On a windowsill, a feathered headdress - easily a contender for a Mummer's fancy dress - demands attention. Intended for a bride, it is a mountain of white goose feathers (plucked from under the neck, Nakonechny says) and paper roses, mums, and periwinkle. A centerpiece of flowers and beads made with the complicated bullion stitch adorns the front.

Some of Nakonechny's 30 headdresses can take only a few hours to assemble, others months. On top of that, she spends enormous time on research and acquiring the components.

This feather one, in particular, demanded a lot.

In 2010 during a visit to Ukraine, Nakonechny saw a feather piece at a museum in western Ukraine and learned that it was specific to the village of Velykyi Klyuchiv. Of course, she had to learn to make it. A village grandmother showed her.

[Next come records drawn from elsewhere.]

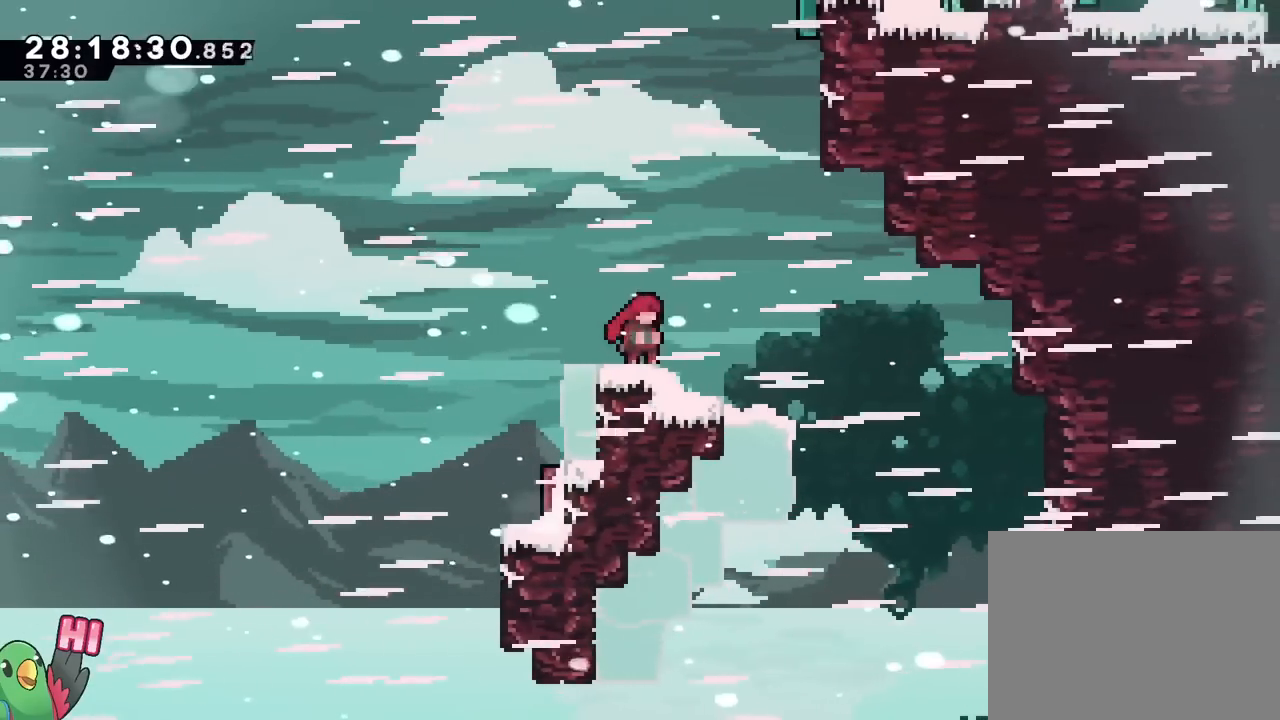
{"buttons": ["R2"], "left_stick": "center", "right_stick": "center", "events": [[201, "R2", "down"], [367, "right_stick", "up"], [484, "right_stick", "center"]]}
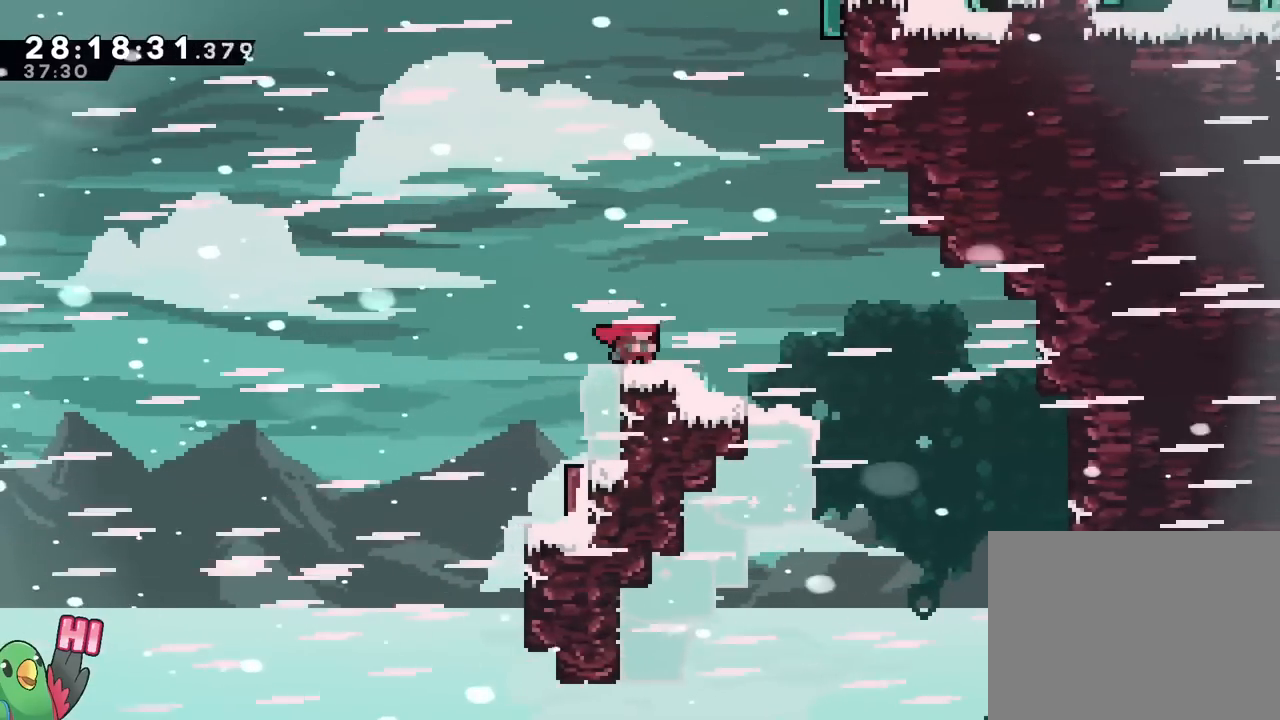
{"buttons": ["R2"], "left_stick": "center", "right_stick": "center", "events": []}
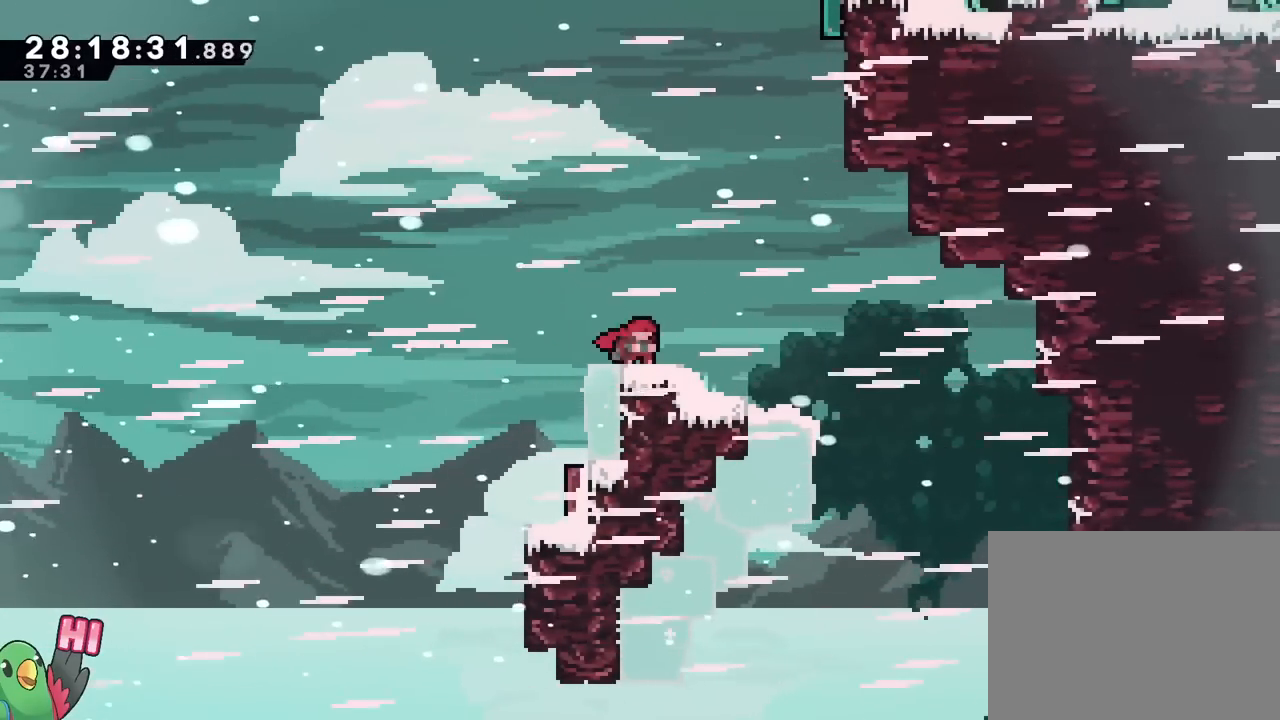
{"buttons": [], "left_stick": "center", "right_stick": "center", "events": [[334, "R2", "up"]]}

A couple of years later, Nakonechny returned to show the woman her finished piece, to get her blessing. But the old woman had died. If not for Nakonechny, the details needed to make the headdress also would have perished. Instead, she offered to conduct a workshop for any takers.

Nearby, another headdress on a form consists of a woven band and a rainbow of colored yarn that trails behind. Buttons and cowrie shells from Africa (historically acquired from merchants) are braided in the form's hair. A third piece shows off pom-poms and a spray of peacock feathers.

"This is my passion," she says. "I reproduce. I replicate all the traditions. I don't have time to create."

She thinks for a moment and then says: "The old things are so beautiful. What can you really add on your own?"